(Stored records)

------

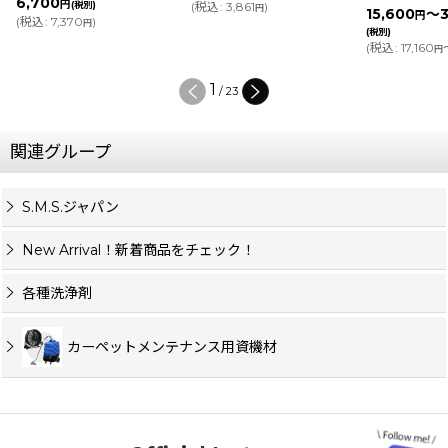
6,700
円
(税別)
(
税込
:
3,861
)
円
15,600
～3
円
(
税込
:
7,370
)
円
(税別)
(
税込
:
17,160
円
1
/
23
関連グループ
S.M.S.ジャパン
New Arrival！新着商品をチェック！
各種洗浄剤
カーペットメンテナンス用資機材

------

Update the rows above by changing every "税別" to "税抜" and leaving everything else untouched. Omit the pictures from your answer.

6,700
円
(税抜)
(
税込
:
3,861
)
円
15,600
～3
円
(
税込
:
7,370
)
円
(税抜)
(
税込
:
17,160
円
1
/
23
関連グループ
S.M.S.ジャパン
New Arrival！新着商品をチェック！
各種洗浄剤
カーペットメンテナンス用資機材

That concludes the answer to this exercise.